Transactional outbox pattern is a way to ensure consistency (via atomicity) in distributed systems when an application writes to a database and then emits an event to a event broker or queue. There is a possibility that between these to operations a fault occurs and the system may end up in a faulty state where the database/application sees that the write occurred but the consumers of the event never receive this notification.
order = db.run("INSERT INTO orders (...) values (...)", [...])
// <-- app breaks here
eventBroker.publish({ event_name: "ORDER", id: order.id })
One idea is to convert the entire flow into one single operation using a 2-phase commit. But this is at times difficult to implement at an application level. The solution is to use the outbox pattern. The main idea is to use the database's transactions and atomicity guarantees to ensure that the operations: a. write to database and b. emit and event - both consistently happen. I.e. if the write happens then the event definitely gets emitted.

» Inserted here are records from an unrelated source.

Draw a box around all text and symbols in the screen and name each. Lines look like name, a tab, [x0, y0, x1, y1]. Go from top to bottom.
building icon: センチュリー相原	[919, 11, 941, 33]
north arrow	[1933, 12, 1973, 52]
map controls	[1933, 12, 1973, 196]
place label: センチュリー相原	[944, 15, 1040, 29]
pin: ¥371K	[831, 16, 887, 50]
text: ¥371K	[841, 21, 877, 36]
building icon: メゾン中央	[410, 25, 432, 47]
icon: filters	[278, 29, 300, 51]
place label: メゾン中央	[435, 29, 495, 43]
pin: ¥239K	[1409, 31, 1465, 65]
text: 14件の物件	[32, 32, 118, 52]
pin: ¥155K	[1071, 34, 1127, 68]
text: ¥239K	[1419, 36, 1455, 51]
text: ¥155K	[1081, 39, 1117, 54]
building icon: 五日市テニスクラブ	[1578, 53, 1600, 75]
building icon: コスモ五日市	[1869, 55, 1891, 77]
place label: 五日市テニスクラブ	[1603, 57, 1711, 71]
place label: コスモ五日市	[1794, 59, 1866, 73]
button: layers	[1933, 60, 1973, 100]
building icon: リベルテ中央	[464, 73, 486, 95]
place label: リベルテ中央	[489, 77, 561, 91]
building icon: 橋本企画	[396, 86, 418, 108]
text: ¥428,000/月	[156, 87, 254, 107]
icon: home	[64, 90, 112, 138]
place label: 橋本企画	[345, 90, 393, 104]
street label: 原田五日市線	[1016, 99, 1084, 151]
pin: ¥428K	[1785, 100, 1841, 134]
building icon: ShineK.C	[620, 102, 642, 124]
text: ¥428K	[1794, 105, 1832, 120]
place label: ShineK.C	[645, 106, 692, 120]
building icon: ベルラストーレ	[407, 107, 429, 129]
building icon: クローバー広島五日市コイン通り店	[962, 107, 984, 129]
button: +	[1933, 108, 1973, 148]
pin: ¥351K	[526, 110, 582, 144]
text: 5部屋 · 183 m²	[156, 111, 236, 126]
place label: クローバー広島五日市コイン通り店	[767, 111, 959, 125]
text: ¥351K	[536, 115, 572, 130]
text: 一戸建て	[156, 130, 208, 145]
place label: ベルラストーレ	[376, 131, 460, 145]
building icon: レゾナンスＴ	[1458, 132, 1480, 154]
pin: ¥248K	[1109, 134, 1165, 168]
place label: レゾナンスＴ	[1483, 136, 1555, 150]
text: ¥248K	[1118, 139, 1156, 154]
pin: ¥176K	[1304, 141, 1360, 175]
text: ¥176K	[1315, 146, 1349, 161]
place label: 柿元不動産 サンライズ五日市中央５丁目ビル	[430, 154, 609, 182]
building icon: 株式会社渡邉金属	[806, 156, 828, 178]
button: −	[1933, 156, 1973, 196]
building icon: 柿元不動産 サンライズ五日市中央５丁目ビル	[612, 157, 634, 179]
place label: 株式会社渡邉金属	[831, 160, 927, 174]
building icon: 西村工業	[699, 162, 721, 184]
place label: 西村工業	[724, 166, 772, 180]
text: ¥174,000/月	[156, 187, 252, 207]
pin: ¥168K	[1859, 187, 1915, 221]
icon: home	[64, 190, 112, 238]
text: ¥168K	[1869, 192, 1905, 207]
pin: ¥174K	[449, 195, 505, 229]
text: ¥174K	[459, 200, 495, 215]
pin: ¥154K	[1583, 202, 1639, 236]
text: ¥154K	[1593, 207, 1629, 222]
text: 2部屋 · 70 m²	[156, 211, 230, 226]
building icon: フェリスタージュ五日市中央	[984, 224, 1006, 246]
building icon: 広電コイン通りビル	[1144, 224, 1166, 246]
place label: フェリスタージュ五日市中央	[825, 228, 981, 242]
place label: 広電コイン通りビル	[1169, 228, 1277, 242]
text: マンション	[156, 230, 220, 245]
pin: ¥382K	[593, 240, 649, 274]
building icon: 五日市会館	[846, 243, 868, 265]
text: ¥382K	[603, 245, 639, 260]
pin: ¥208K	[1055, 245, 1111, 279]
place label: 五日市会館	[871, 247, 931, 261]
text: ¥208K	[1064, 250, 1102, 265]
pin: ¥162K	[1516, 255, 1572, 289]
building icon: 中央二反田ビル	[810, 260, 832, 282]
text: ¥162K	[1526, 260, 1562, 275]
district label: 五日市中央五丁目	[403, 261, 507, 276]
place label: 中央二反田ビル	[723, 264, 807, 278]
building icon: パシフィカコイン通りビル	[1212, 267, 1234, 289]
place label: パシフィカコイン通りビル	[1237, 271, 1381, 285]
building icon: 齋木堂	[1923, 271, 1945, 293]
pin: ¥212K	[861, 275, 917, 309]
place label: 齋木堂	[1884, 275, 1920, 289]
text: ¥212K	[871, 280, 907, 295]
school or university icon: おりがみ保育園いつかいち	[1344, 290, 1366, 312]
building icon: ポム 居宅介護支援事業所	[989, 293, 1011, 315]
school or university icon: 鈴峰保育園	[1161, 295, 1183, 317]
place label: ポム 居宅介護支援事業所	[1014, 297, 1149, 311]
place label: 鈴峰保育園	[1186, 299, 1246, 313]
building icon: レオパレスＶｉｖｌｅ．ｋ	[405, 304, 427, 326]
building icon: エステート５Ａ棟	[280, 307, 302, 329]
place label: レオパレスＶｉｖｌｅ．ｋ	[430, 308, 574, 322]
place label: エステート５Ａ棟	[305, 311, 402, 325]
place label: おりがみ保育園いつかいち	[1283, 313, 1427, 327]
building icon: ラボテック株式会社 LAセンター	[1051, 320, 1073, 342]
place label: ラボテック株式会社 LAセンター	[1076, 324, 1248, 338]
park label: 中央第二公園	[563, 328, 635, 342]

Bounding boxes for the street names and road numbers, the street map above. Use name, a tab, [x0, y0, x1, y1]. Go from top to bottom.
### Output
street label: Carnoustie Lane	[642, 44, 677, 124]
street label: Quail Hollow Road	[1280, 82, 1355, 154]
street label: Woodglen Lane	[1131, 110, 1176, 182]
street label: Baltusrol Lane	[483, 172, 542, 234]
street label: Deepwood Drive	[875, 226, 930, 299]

The flow looks like follows:
- When writing to the database, we use a transaction to write an additional "outbox" entry for the event that is supposed to be fired to a new table (if relational DB for example). Since we use a transaction, both the original write (e.g. order) and the outbox write will either succeed or fail together, i.e. (both or none).
- A message relay (which could be an independent job/cron process) keeps checking the outbox table and looks for entries which contain a flag which denotes the event is yet to be published. The relay then publishes the event and marks it accordingly. In case the relay suffers from a fault, it picks up the unpublished event the next time it runs.
The pattern may lead to some latency for the event delivery and may also lead to publishing the event more than once (if the relay goes down just after publishing and before marking the event as published). But this is acceptable in async systems usually is solved by event consumers being idempotent and handling more-than-once delivery.